Transforms¶
Overview of transforms¶
We have introduced how to build a Pipeline in add_transforms. A Pipeline contains a series of
transforms. There are three main categories of transforms in MMSelfSup:
Transforms about processing the data. The unique transforms in MMSelfSup are defined in processing.py, e.g.
RandomCrop,RandomResizedCropandRandomGaussianBlur. We may also use some transforms from other repositories, e.g.LoadImageFromFilefrom MMCV.The transform wrapper for multiple views of an image. It is defined in wrappers.py.
The transform to pack data into a format compatible with the inputs of the algorithm. It is defined in formatting.py.
In summary, we implement these transforms below. The last two transforms will be introduced in detail.
| class | function |
|---|---|
BEiTMaskGenerator |
Generate mask for image refers to BEiT |
SimMIMMaskGenerator |
Generate random block mask for each Image refers to SimMIM |
ColorJitter |
Randomly change the brightness, contrast, saturation and hue of an image |
RandomCrop |
Crop the given Image at a random location |
RandomGaussianBlur |
GaussianBlur augmentation refers to SimCLR |
RandomResizedCrop |
Crop the given image to random size and aspectratio |
RandomResizedCropAndInterpolationWithTwoPic |
Crop the given PIL Image to random size and aspect ratio with random interpolation |
RandomSolarize |
Solarization augmentation refers to BYOL |
RotationWithLabels |
Rotation prediction |
RandomPatchWithLabels |
Apply random patch augmentation to the given image |
RandomRotation |
Rotate the image by angle |
MultiView |
A wrapper for algorithms with multi-view image inputs |
PackSelfSupInputs |
Pack data into a format compatible with the inputs of an algorithm |
Introduction of MultiView¶
We build a wrapper named MultiView for some algorithms e.g. MOCO, SimCLR and SwAV with multi-view image inputs. In the config file, we can
define it as:
pipeline = [
dict(type='MultiView',
num_views=2,
transforms=[
[dict(type='Resize', scale=224),]
])
]
, which means that there are two views in the pipeline.

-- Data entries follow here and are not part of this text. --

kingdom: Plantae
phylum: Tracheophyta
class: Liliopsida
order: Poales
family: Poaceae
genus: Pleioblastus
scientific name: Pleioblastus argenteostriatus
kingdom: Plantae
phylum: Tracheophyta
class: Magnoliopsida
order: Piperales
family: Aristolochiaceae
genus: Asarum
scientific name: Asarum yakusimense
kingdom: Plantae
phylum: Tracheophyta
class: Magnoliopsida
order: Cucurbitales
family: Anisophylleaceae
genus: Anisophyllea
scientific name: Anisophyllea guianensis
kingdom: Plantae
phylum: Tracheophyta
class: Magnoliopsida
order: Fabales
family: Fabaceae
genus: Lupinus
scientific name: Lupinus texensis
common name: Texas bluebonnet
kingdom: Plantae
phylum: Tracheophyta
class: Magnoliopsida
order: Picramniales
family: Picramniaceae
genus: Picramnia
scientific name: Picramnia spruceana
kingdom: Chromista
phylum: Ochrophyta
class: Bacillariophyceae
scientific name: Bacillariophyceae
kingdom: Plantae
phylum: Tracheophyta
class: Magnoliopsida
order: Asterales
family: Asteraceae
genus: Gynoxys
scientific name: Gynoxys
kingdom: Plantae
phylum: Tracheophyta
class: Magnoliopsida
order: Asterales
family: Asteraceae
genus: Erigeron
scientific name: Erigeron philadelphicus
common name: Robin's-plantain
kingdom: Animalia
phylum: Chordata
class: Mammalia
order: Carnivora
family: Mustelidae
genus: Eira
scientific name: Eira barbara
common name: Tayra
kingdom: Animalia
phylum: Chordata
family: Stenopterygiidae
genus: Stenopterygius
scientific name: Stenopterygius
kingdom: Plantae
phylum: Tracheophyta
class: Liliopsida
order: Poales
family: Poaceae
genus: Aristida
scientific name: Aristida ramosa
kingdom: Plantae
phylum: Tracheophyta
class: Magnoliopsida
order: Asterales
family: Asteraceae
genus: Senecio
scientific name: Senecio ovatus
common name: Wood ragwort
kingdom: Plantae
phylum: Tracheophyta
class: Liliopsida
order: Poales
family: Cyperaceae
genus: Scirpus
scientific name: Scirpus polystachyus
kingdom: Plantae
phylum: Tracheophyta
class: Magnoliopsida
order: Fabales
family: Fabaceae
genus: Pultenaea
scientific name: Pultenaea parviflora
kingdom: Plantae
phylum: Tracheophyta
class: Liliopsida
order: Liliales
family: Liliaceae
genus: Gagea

We can also define pipeline with different views like:
pipeline = [
dict(type='MultiView',
num_views=[2, 6],
transforms=[
[
dict(type='Resize', scale=224)],
[
dict(type='Resize', scale=224),
dict(type='RandomSolarize')],
])
]
This means that there are two pipelines, which contain 2 views and 6 views, respectively. More examples can be found in imagenet_mocov1.py, imagenet_mocov2.py and imagenet_swav_mcrop-2-6.py etc.
Introduction of PackSelfSupInputs¶
We build a class named PackSelfSupInputs to pack data into a format compatible with the inputs of an algorithm. This transform
is usually put at the end of the pipeline like:
train_pipeline = [
dict(type='LoadImageFromFile'),
dict(type='MultiView', num_views=2, transforms=[view_pipeline]),
dict(type='PackSelfSupInputs', meta_keys=['img_path'])
]